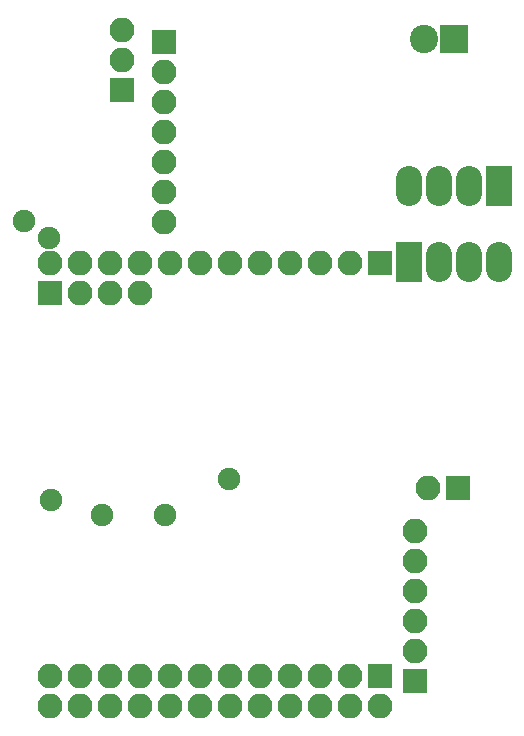
<source format=gbs>
G04 #@! TF.FileFunction,Soldermask,Bot*
%FSLAX46Y46*%
G04 Gerber Fmt 4.6, Leading zero omitted, Abs format (unit mm)*
G04 Created by KiCad (PCBNEW 4.0.7-e2-6376~58~ubuntu16.04.1) date Sat Jul  7 02:27:32 2018*
%MOMM*%
%LPD*%
G01*
G04 APERTURE LIST*
%ADD10C,0.100000*%
%ADD11R,2.100000X2.100000*%
%ADD12O,2.100000X2.100000*%
%ADD13R,2.200000X3.400000*%
%ADD14O,2.200000X3.400000*%
%ADD15R,2.400000X2.400000*%
%ADD16C,2.400000*%
%ADD17C,1.900000*%
G04 APERTURE END LIST*
D10*
D11*
X90644900Y-91913200D03*
D12*
X88104900Y-91913200D03*
D13*
X94100000Y-66300000D03*
D14*
X91560000Y-66300000D03*
X86480000Y-66300000D03*
X89020000Y-66300000D03*
D15*
X90313000Y-53892200D03*
D16*
X87773000Y-53892200D03*
D13*
X86480000Y-72800000D03*
D14*
X89020000Y-72800000D03*
X94100000Y-72800000D03*
X91560000Y-72800000D03*
D11*
X87000000Y-108220000D03*
D12*
X87000000Y-105680000D03*
X87000000Y-103140000D03*
X87000000Y-100600000D03*
X87000000Y-98060000D03*
X87000000Y-95520000D03*
D11*
X83980000Y-72820000D03*
D12*
X81440000Y-72820000D03*
X78900000Y-72820000D03*
X76360000Y-72820000D03*
X73820000Y-72820000D03*
X71280000Y-72820000D03*
X68740000Y-72820000D03*
X66200000Y-72820000D03*
X63660000Y-72820000D03*
X61120000Y-72820000D03*
X58580000Y-72820000D03*
X56040000Y-72820000D03*
D11*
X56040000Y-75360000D03*
D12*
X58580000Y-75360000D03*
X61120000Y-75360000D03*
X63660000Y-75360000D03*
D11*
X62184200Y-58207400D03*
D12*
X62184200Y-55667400D03*
X62184200Y-53127400D03*
D11*
X83980000Y-107830000D03*
D12*
X83980000Y-110370000D03*
X81440000Y-107830000D03*
X81440000Y-110370000D03*
X78900000Y-107830000D03*
X78900000Y-110370000D03*
X76360000Y-107830000D03*
X76360000Y-110370000D03*
X73820000Y-107830000D03*
X73820000Y-110370000D03*
X71280000Y-107830000D03*
X71280000Y-110370000D03*
X68740000Y-107830000D03*
X68740000Y-110370000D03*
X66200000Y-107830000D03*
X66200000Y-110370000D03*
X63660000Y-107830000D03*
X63660000Y-110370000D03*
X61120000Y-107830000D03*
X61120000Y-110370000D03*
X58580000Y-107830000D03*
X58580000Y-110370000D03*
X56040000Y-107830000D03*
X56040000Y-110370000D03*
D11*
X65700000Y-54175000D03*
D12*
X65700000Y-56715000D03*
X65700000Y-59255000D03*
X65700000Y-61795000D03*
X65700000Y-64335000D03*
X65700000Y-66875000D03*
X65700000Y-69415000D03*
D17*
X56134000Y-92964000D03*
X71270000Y-91170000D03*
X65786000Y-94234000D03*
X55970000Y-70700000D03*
X60440000Y-94234000D03*
X53848000Y-69342000D03*
M02*

</source>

───

Using the records above, write out exactly the lines between the one holding "X58580000Y-75360000D03*" and the one holding "X65700000Y-56715000D03*", inclusive; leave everything else out.

X58580000Y-75360000D03*
X61120000Y-75360000D03*
X63660000Y-75360000D03*
D11*
X62184200Y-58207400D03*
D12*
X62184200Y-55667400D03*
X62184200Y-53127400D03*
D11*
X83980000Y-107830000D03*
D12*
X83980000Y-110370000D03*
X81440000Y-107830000D03*
X81440000Y-110370000D03*
X78900000Y-107830000D03*
X78900000Y-110370000D03*
X76360000Y-107830000D03*
X76360000Y-110370000D03*
X73820000Y-107830000D03*
X73820000Y-110370000D03*
X71280000Y-107830000D03*
X71280000Y-110370000D03*
X68740000Y-107830000D03*
X68740000Y-110370000D03*
X66200000Y-107830000D03*
X66200000Y-110370000D03*
X63660000Y-107830000D03*
X63660000Y-110370000D03*
X61120000Y-107830000D03*
X61120000Y-110370000D03*
X58580000Y-107830000D03*
X58580000Y-110370000D03*
X56040000Y-107830000D03*
X56040000Y-110370000D03*
D11*
X65700000Y-54175000D03*
D12*
X65700000Y-56715000D03*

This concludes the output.